– Так почему ты бежал? – спросила Половцева. – И кто стрелял?
– Это все тот самый сюрприз, о котором говорил почтенный пан Гронский, – отвечал Углов. – Я, как вы помните, разок спросил про этот сюрприз, а потом и забыл о нем. И вот мы сидим, ужинаем, одно блюдо сменяет другое, я слегка расслабился… И тут входит слуга, склоняется к уху хозяина и что-то ему шепотом докладывает. Хозяин расплывается в улыбке, вскакивает и спешит к двери. И уже на бегу говорит: «Вот, господин граф, приехал тот самый сюрприз, который я вам обещал! Сейчас увидите!»
И тут я соображаю, что «сюрприз» – это, очевидно, человек, раз он сам приехал. И как-то мне становится тревожно, и я начинаю вспоминать, где я оставил пистолеты и сколько времени прошло с тех пор, как вы ушли, и где вы сейчас находитесь. Но не успел я обо всем этом подумать, как дверь отворяется, и входит хозяин, а за ним – невысокий такой человек, плохо одетый, лет около пятидесяти. И пан Гронский торжественно говорит: «Вот, пан Рогинский, ваш боевой товарищ граф Пшибельский! Вот та самая долгожданная встреча, которую я вам обещал!» Этот самый Рогинский смотрит на меня, и я вижу, как на лице у него сменяют друг друга совсем разные выражения: вначале ожидание, потом недоумение и растерянность, а затем и гнев…

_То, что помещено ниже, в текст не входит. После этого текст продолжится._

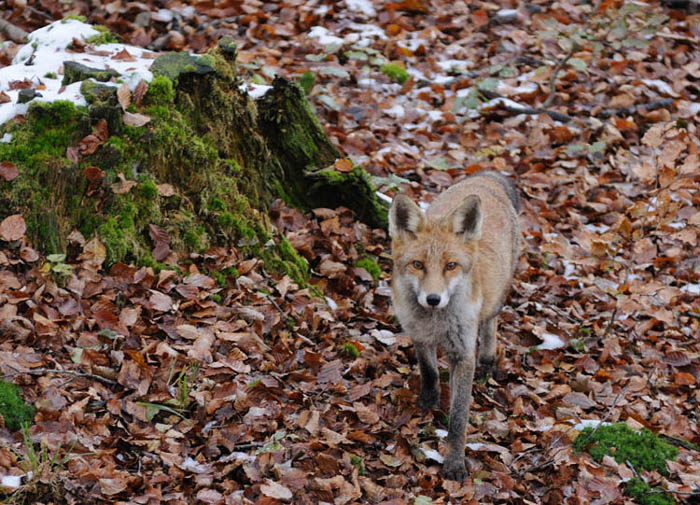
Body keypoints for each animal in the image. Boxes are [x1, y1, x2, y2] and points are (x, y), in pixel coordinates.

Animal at [388, 170, 520, 480]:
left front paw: (454, 463)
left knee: (490, 324)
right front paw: (428, 401)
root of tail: (488, 177)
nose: (433, 299)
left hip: (495, 299)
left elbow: (459, 418)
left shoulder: (462, 355)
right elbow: (429, 372)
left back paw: (487, 362)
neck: (436, 324)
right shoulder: (418, 334)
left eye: (450, 266)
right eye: (417, 265)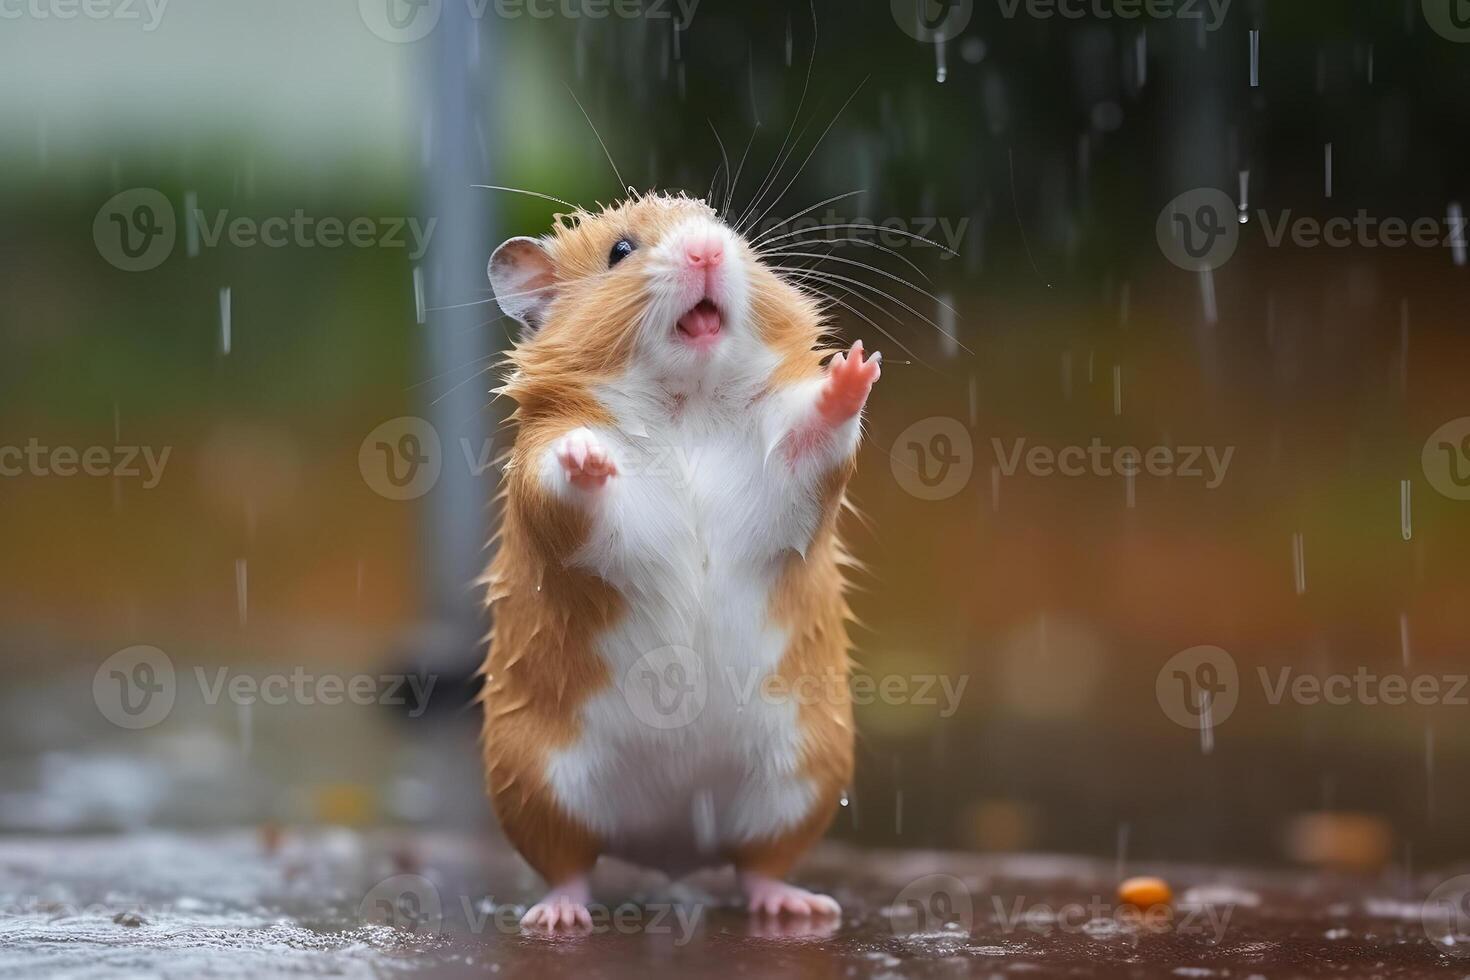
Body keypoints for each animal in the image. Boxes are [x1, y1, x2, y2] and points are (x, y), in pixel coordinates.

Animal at [476, 189, 876, 928]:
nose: (706, 250)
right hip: (534, 786)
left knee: (759, 866)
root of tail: (668, 847)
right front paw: (587, 454)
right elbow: (561, 479)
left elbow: (814, 437)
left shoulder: (792, 473)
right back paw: (557, 917)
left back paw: (801, 908)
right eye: (620, 251)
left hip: (803, 780)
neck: (687, 403)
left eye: (724, 228)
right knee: (568, 865)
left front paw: (854, 367)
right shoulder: (544, 481)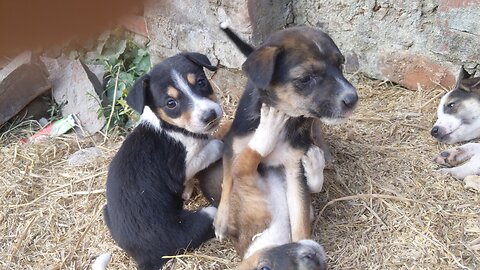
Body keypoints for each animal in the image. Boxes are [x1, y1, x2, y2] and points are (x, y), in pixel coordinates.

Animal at [103, 51, 223, 268]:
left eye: (201, 82)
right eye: (171, 103)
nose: (210, 116)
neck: (170, 126)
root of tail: (144, 257)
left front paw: (186, 192)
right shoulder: (183, 166)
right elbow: (215, 145)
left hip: (105, 211)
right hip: (207, 215)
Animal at [214, 25, 356, 262]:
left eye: (341, 64)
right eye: (306, 78)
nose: (353, 99)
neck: (285, 118)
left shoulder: (294, 167)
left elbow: (300, 216)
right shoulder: (233, 146)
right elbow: (228, 180)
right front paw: (221, 220)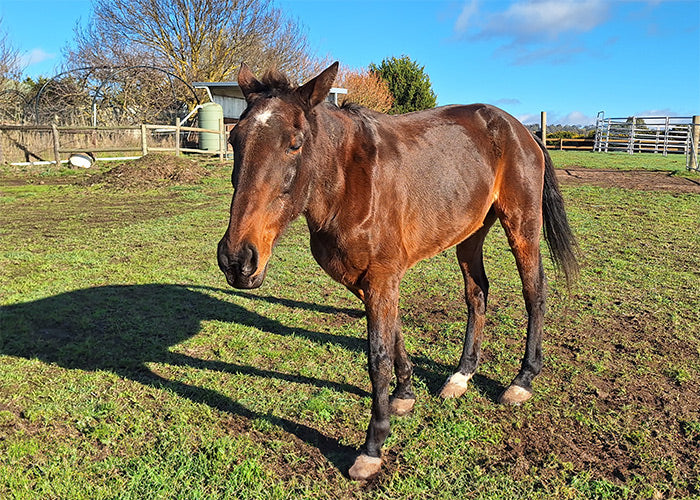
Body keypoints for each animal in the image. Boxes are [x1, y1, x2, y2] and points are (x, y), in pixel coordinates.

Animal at [216, 62, 576, 480]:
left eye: (294, 143)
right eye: (235, 139)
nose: (237, 260)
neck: (348, 181)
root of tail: (520, 129)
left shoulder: (380, 279)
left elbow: (378, 357)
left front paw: (373, 445)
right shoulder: (370, 281)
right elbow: (394, 337)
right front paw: (404, 395)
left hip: (522, 226)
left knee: (534, 293)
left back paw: (523, 380)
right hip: (471, 233)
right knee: (477, 294)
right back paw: (462, 375)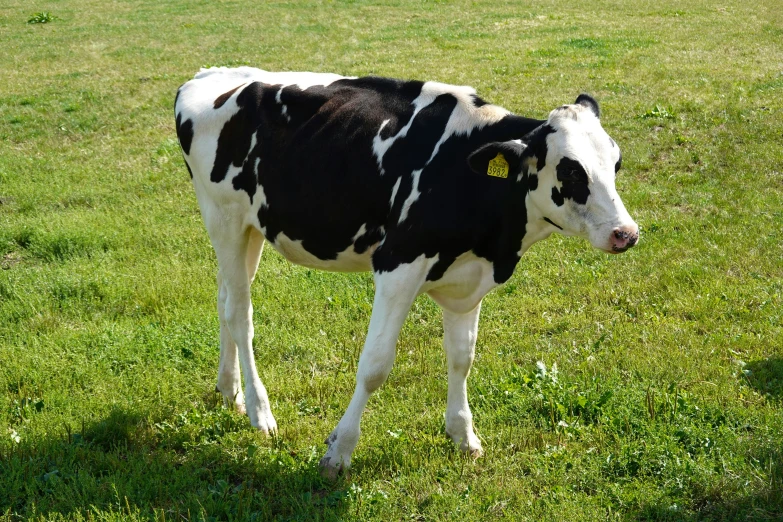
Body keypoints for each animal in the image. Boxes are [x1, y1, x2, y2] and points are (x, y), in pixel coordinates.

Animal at [175, 67, 640, 478]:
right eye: (571, 170)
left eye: (616, 163)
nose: (627, 233)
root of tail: (206, 76)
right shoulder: (397, 265)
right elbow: (375, 364)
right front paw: (338, 453)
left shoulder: (468, 280)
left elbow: (462, 357)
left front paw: (464, 435)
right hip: (223, 217)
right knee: (240, 314)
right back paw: (260, 412)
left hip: (250, 228)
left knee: (224, 300)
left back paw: (229, 391)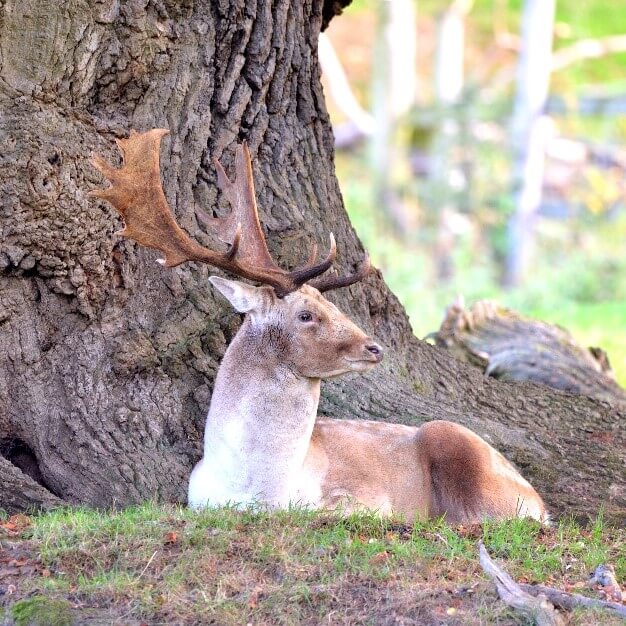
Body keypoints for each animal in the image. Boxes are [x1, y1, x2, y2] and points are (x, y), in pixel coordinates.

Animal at [91, 129, 544, 524]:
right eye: (306, 315)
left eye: (331, 304)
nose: (374, 347)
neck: (258, 491)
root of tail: (539, 500)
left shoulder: (362, 497)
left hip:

– То есть Гронский где-то нашел старого боевого соратника графа Пшибельского! – воскликнула Катя, не утерпев до конца рассказа. – Так вот в чем заключался «сюрприз», о котором он говорил…
– Ну да! И сюрприз, надо сказать, удался! Правда, не с тем результатом… Я сразу понял, что разоблачен, и никакие объяснения невозможны: надо бежать. Я встал и, не говоря ни слова, двинулся вокруг стола к двери. Я стремился воспользоваться тем, что хозяин и Рогинский уже сделали несколько шагов к столу и проход был свободен.
Гронский был в растерянности: он не понимал, что происходит, почему «старые боевые друзья» не обнимаются, не приветствуют друг друга, а вместо этого «граф Пшибельский» собирается куда-то идти. Тут Рогинский воскликнул: «Но это не граф! Кто этот человек?! Это самозванец!»
Дальше изображать, будто ничего не происходит, уже не имело смысла. Я бросился бежать со всех ног. Рогинский попытался меня перехватить, но я ударил его по руке, и он отлетел в сторону. Я сбежал вниз, схватил свое пальто. Потом сообразил, что оно будет мне мешать, и бросил его – только пистолеты из кармана взял. Позади хлопнула дверь, раздался голос Гронского: он призывал слуг, требовал меня задержать.
Но я опять оказался быстрее их. Я уже выскочил на улицу и помчался к конюшне. Я вспомнил обход поместья, который мы совершали перед обедом, и рассказ хозяина о его замечательных лошадях Арабе и Бедуине, быстрее которых нет во всей округе. Лошади были необходимы: иначе я не мог бы вывезти вас и скрыться от погони. А что погоня за нами будет, я не сомневался.